On the rare occasion that I did share my story, it was done with a tone of indifference so as to not make anyone uncomfortable. I would remain detached while describing the last few minutes before my father’s last breath. I would even leave space for some comic relief if necessary. I would be laughing and my friends would be crying. But I didn’t want them to cry. So I quit telling my story.
I trained myself just to listen, to offer advice when appropriate, to empathize but not draw too much attention to my pain. I just listened to yours. Yours could not possibly be as bad, right? Besides, I needed to cry, and I could only cry because of your pain, not mine.
As bad. This is what gives pain its power.
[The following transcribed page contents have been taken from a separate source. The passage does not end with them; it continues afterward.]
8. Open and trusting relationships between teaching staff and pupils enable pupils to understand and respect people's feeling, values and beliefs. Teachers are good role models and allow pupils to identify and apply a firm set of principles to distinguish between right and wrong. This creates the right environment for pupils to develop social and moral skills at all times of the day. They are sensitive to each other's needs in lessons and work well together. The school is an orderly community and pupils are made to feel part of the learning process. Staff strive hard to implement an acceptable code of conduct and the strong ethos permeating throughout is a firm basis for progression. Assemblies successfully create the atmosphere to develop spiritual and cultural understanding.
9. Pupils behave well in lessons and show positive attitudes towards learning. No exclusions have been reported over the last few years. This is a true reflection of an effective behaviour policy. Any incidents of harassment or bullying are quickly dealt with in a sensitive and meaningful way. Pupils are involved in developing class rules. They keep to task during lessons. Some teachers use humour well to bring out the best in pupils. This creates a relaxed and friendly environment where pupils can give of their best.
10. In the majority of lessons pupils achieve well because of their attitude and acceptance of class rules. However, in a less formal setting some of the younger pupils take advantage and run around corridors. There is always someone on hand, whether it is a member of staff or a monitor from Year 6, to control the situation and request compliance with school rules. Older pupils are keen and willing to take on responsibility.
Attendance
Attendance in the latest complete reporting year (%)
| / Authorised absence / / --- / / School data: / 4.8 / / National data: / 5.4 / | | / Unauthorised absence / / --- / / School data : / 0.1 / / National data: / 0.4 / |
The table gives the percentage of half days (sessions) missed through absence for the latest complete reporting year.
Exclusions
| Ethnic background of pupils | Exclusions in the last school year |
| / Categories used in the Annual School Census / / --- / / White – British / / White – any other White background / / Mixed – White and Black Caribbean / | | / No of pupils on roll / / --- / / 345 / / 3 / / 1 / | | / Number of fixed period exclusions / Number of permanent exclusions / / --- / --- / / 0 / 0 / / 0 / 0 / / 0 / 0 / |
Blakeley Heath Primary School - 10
I compare mine to yours, you compare yours to mine- whether to minimize or justify it.
We all know we are going through different versions of the same thing, that we all have the same pain to varying degrees. We all know sharing our stories and naming our pain will help us heal.
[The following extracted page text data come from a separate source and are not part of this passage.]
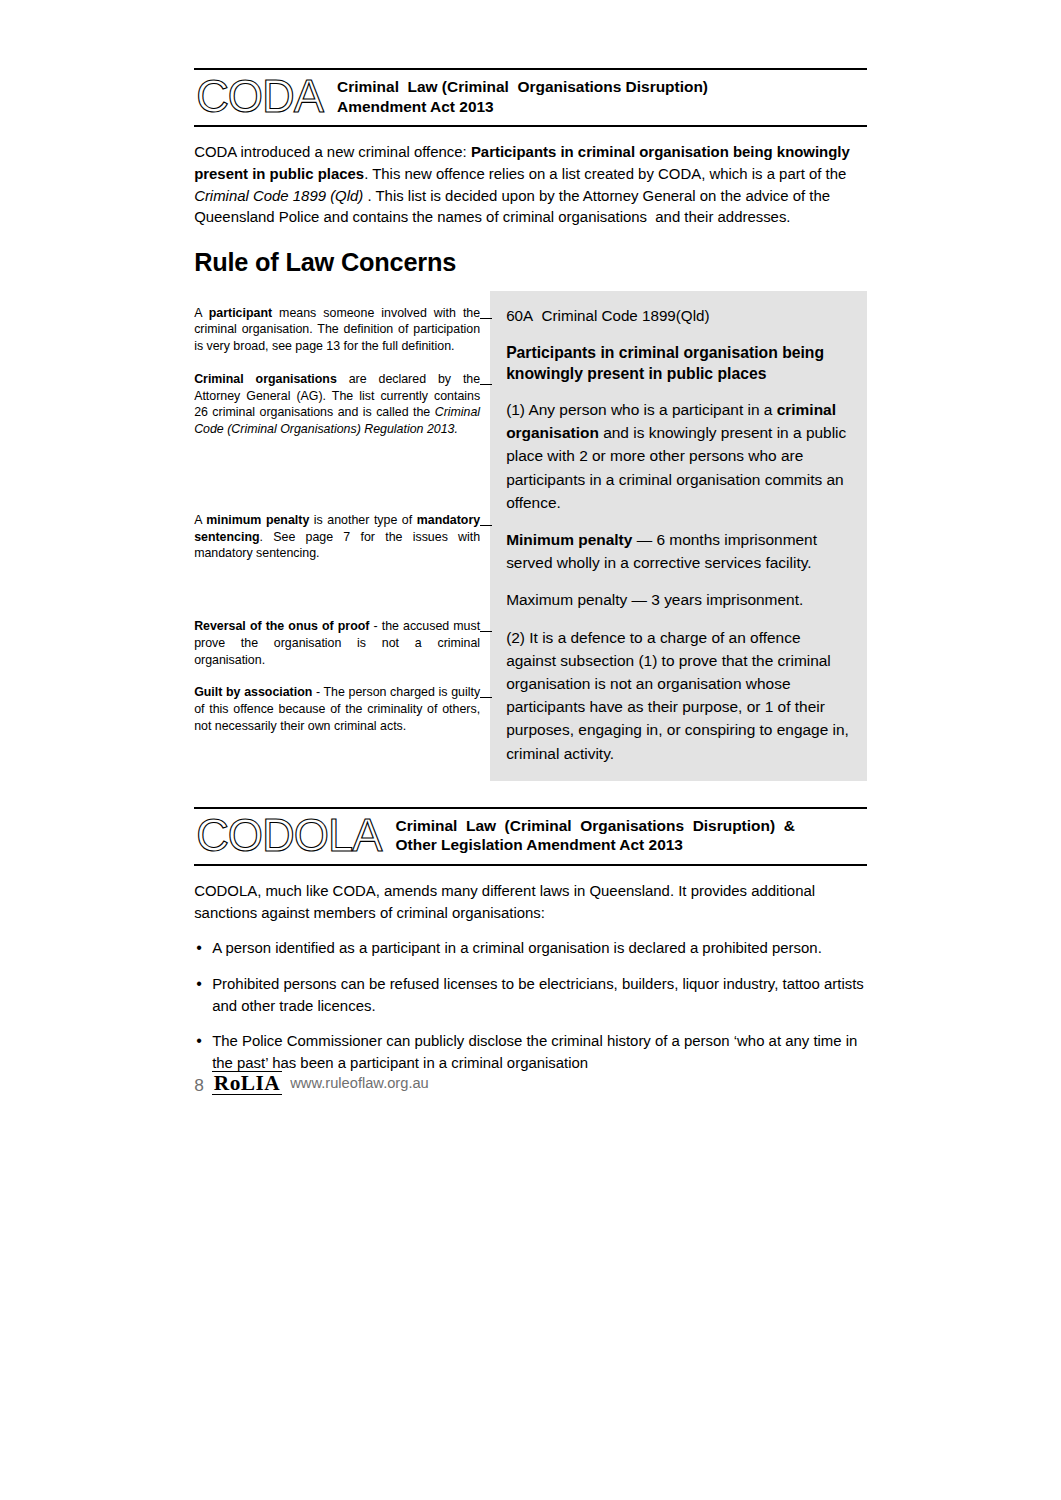CODA
Criminal Law (Criminal Organisations Disruption)
Amendment Act 2013
CODA introduced a new criminal offence: Participants in criminal organisation being knowingly present in public places. This new offence relies on a list created by CODA, which is a part of the Criminal Code 1899 (Qld) . This list is decided upon by the Attorney General on the advice of the Queensland Police and contains the names of criminal organisations and their addresses.
Rule of Law Concerns
A participant means someone involved with the criminal organisation. The definition of participation is very broad, see page 13 for the full definition.
Criminal organisations are declared by the Attorney General (AG). The list currently contains 26 criminal organisations and is called the Criminal Code (Criminal Organisations) Regulation 2013.
A minimum penalty is another type of mandatory sentencing. See page 7 for the issues with mandatory sentencing.
Reversal of the onus of proof - the accused must prove the organisation is not a criminal organisation.
Guilt by association - The person charged is guilty of this offence because of the criminality of others, not necessarily their own criminal acts.
60A Criminal Code 1899(Qld)
Participants in criminal organisation being knowingly present in public places
(1) Any person who is a participant in a criminal organisation and is knowingly present in a public place with 2 or more other persons who are participants in a criminal organisation commits an offence.
Minimum penalty — 6 months imprisonment served wholly in a corrective services facility.
Maximum penalty — 3 years imprisonment.
(2) It is a defence to a charge of an offence against subsection (1) to prove that the criminal organisation is not an organisation whose participants have as their purpose, or 1 of their purposes, engaging in, or conspiring to engage in, criminal activity.
CODOLA
Criminal Law (Criminal Organisations Disruption) &
Other Legislation Amendment Act 2013
CODOLA, much like CODA, amends many different laws in Queensland. It provides additional sanctions against members of criminal organisations:
A person identified as a participant in a criminal organisation is declared a prohibited person.
Prohibited persons can be refused licenses to be electricians, builders, liquor industry, tattoo artists and other trade licences.
The Police Commissioner can publicly disclose the criminal history of a person ‘who at any time in the past’ has been a participant in a criminal organisation
8
Ro LIA
www.ruleoflaw.org.au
But we all still default to either believing ours is all there is or that it’s nothing at all. We don’t want to be the victim. We don’t want to be the cause of more sadness or pain. We don’t want to be exposed or weak or stigmatized. We don’t want to be in pain.
So this is how I tried to navigate my story, constantly trying to find ways to deal with it while not exposing it. I minimized it, numbed it or found ways to trivialize it.
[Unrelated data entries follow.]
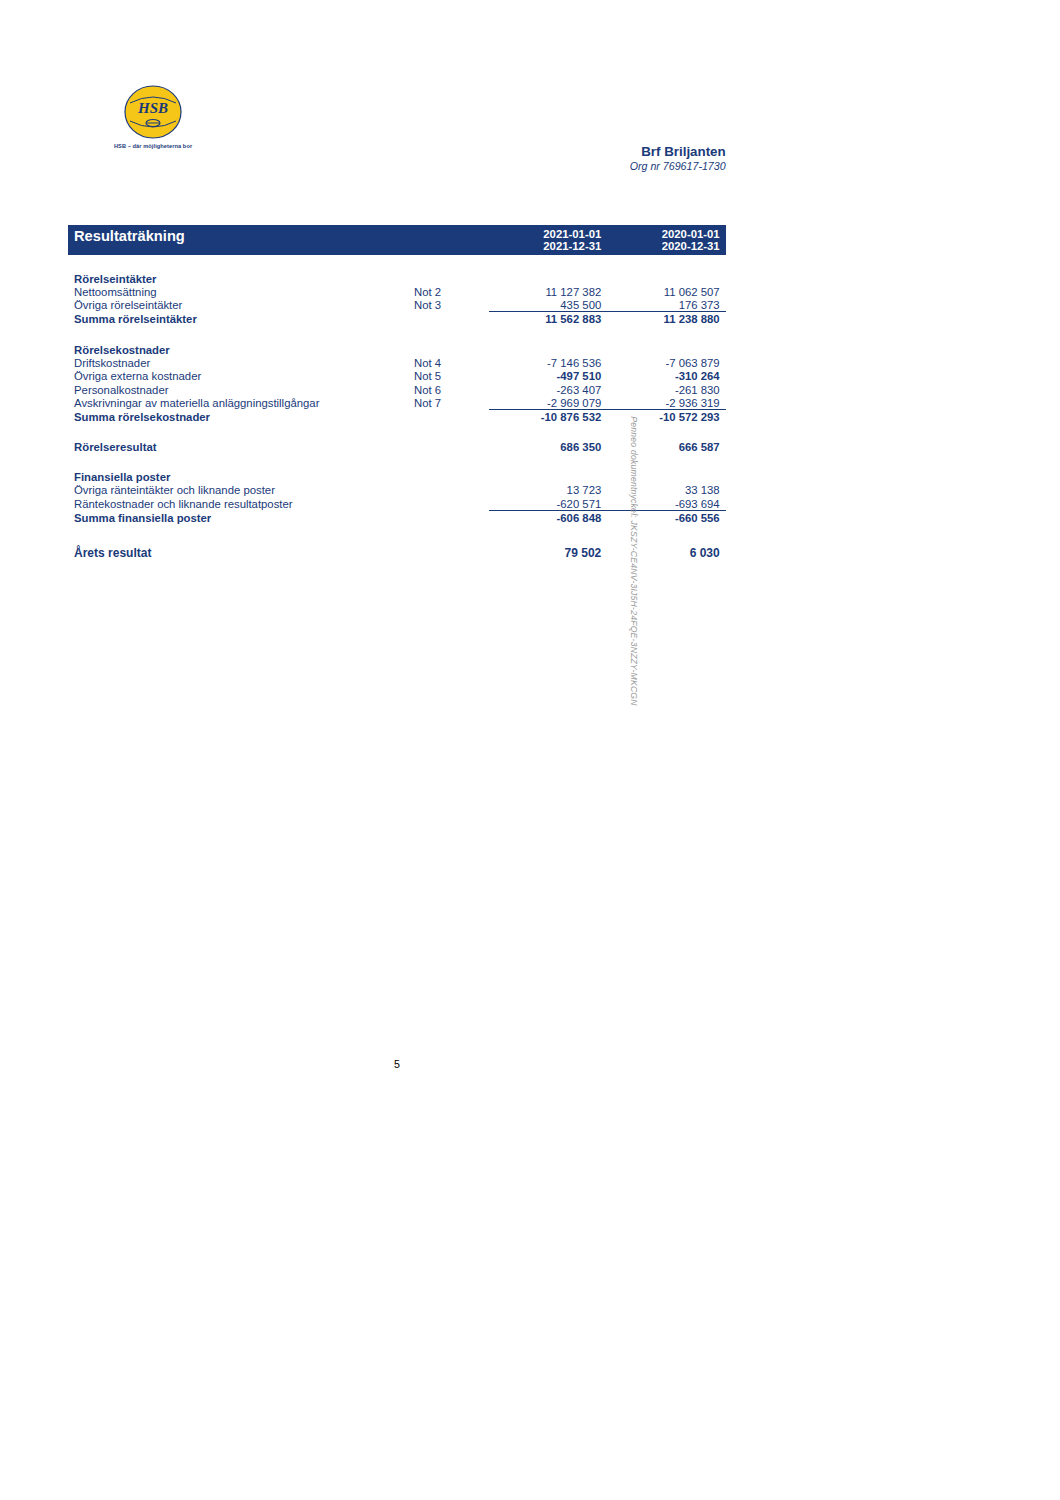HSB
HSB – där möjligheterna bor
Brf Briljanten
Org nr 769617-1730
| Resultaträkning | | 2021-01-01 2021-12-31 | 2020-01-01 2020-12-31 |
| --- | --- | --- | --- |
| Rörelseintäkter | | | |
| Nettoomsättning | Not 2 | 11 127 382 | 11 062 507 |
| Övriga rörelseintäkter | Not 3 | 435 500 | 176 373 |
| Summa rörelseintäkter | | 11 562 883 | 11 238 880 |
| Rörelsekostnader | | | |
| Driftskostnader | Not 4 | -7 146 536 | -7 063 879 |
| Övriga externa kostnader | Not 5 | -497 510 | -310 264 |
| Personalkostnader | Not 6 | -263 407 | -261 830 |
| Avskrivningar av materiella anläggningstillgångar | Not 7 | -2 969 079 | -2 936 319 |
| Summa rörelsekostnader | | -10 876 532 | -10 572 293 |
| Rörelseresultat | | 686 350 | 666 587 |
| Finansiella poster | | | |
| Övriga ränteintäkter och liknande poster | | 13 723 | 33 138 |
| Räntekostnader och liknande resultatposter | | -620 571 | -693 694 |
| Summa finansiella poster | | -606 848 | -660 556 |
| Årets resultat | | 79 502 | 6 030 |
Penneo dokumentnyckel: JKSZY-CE4NV-3IJ5H-24FQE-3NZZY-MKCGN
5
But this time I can’t. This time, it’s too big. There is no hiding it. It can’t be minimized. And I can’t find anyone else’s that will allow me to trivialize it or help me gain a perspective. This time, I have to go through it, I have to feel my way through it. And if you read this, you’ll probably feel it, too
I was flying back to Texas after spending a month in Paris. How bad could my life be, right? I just spent a month in Paris. But I spent it by myself, completely heartbroken in almost every way possible.
On the flight to Paris, I truly believed we were going to make it. He was going to do whatever it took to make it work. Maybe he could even come meet me in Paris at some point. But none of that happened.
I was furious with myself. Not because I was sad. I deserved to be sad. I was furious that I could not stop crying over him, while their parents most likely could not stop crying over them. All three of them. The three of them who were now dead.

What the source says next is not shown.